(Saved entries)
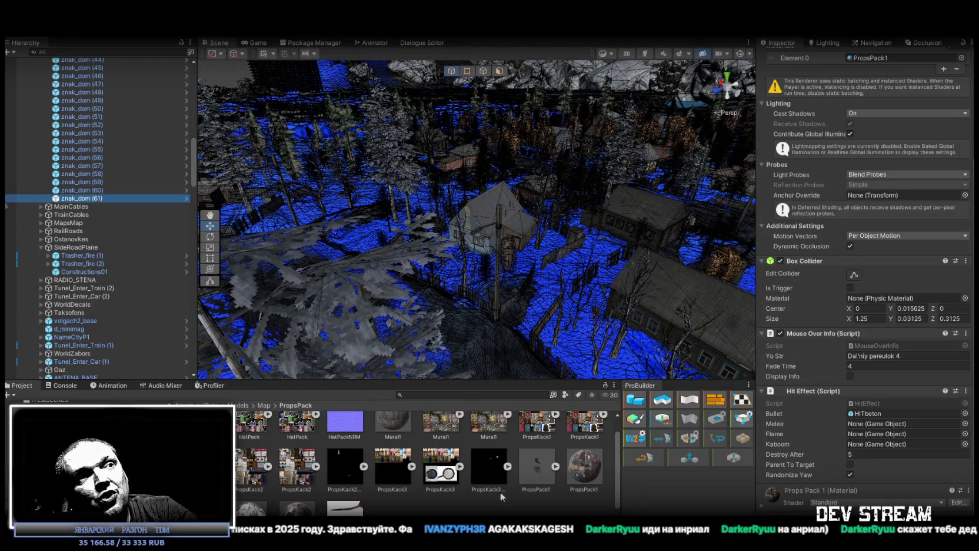
click(585, 471)
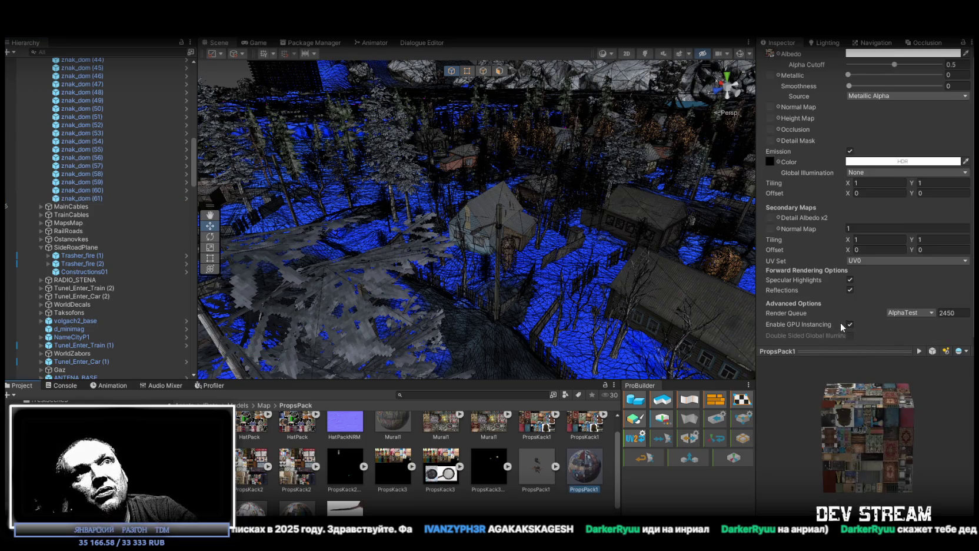
drag(552, 257, 625, 234)
drag(625, 284, 531, 170)
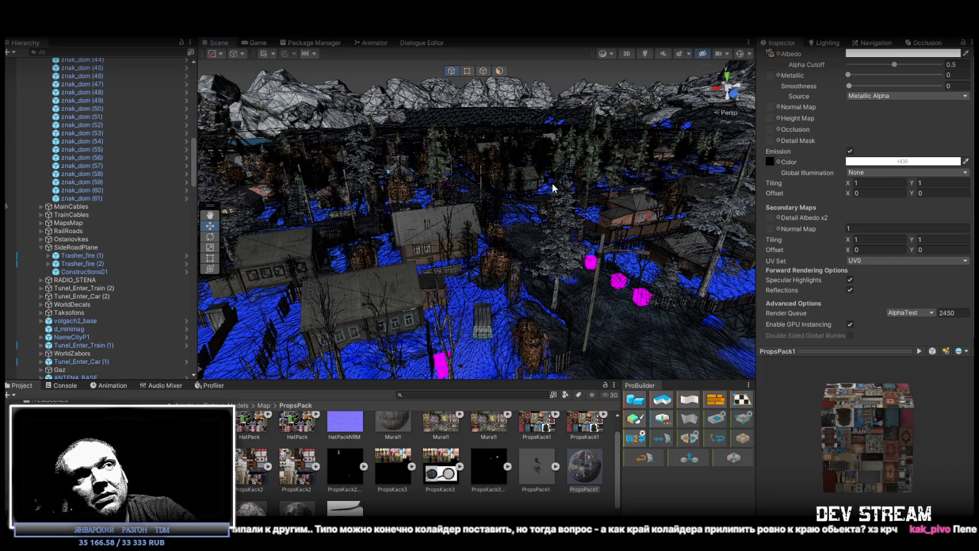
drag(755, 270, 208, 168)
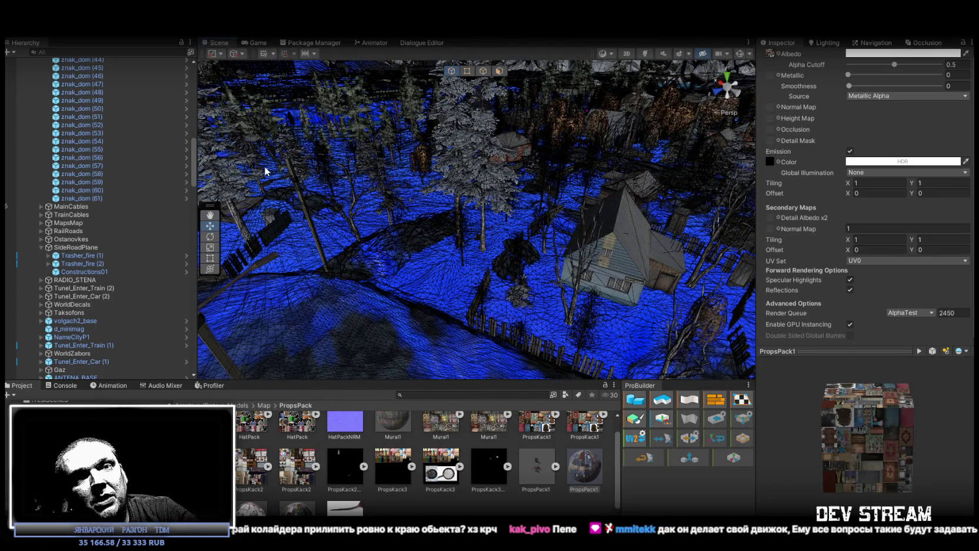
mouse_move(517, 254)
mouse_down()
mouse_move(831, 249)
mouse_move(822, 245)
mouse_up()
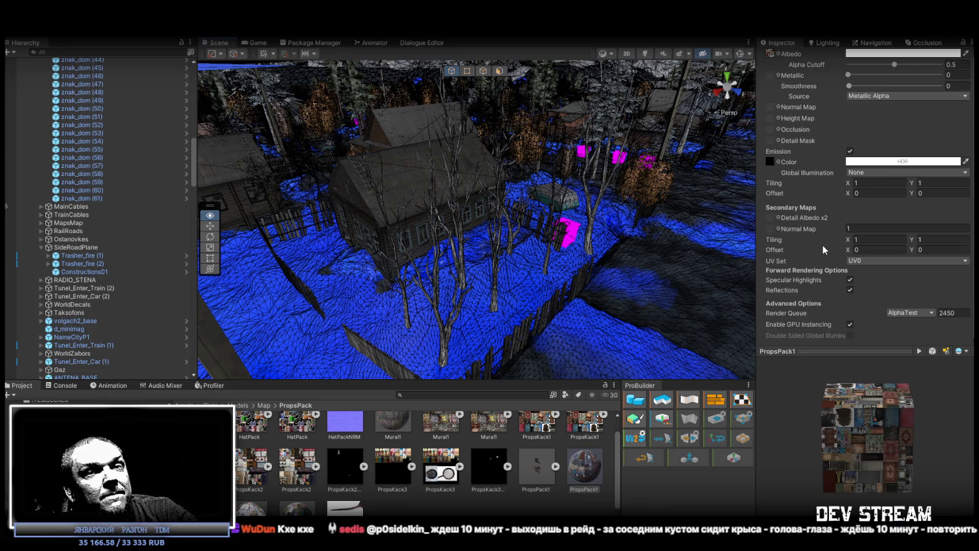
mouse_move(822, 245)
mouse_down()
mouse_move(669, 252)
mouse_move(615, 263)
mouse_move(616, 271)
mouse_up()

#### [Task details]
In the records above, find every line that contains the word "drag" and copy it.

#### [Answer below]
drag(552, 257, 625, 234)
drag(625, 284, 531, 170)
drag(755, 270, 208, 168)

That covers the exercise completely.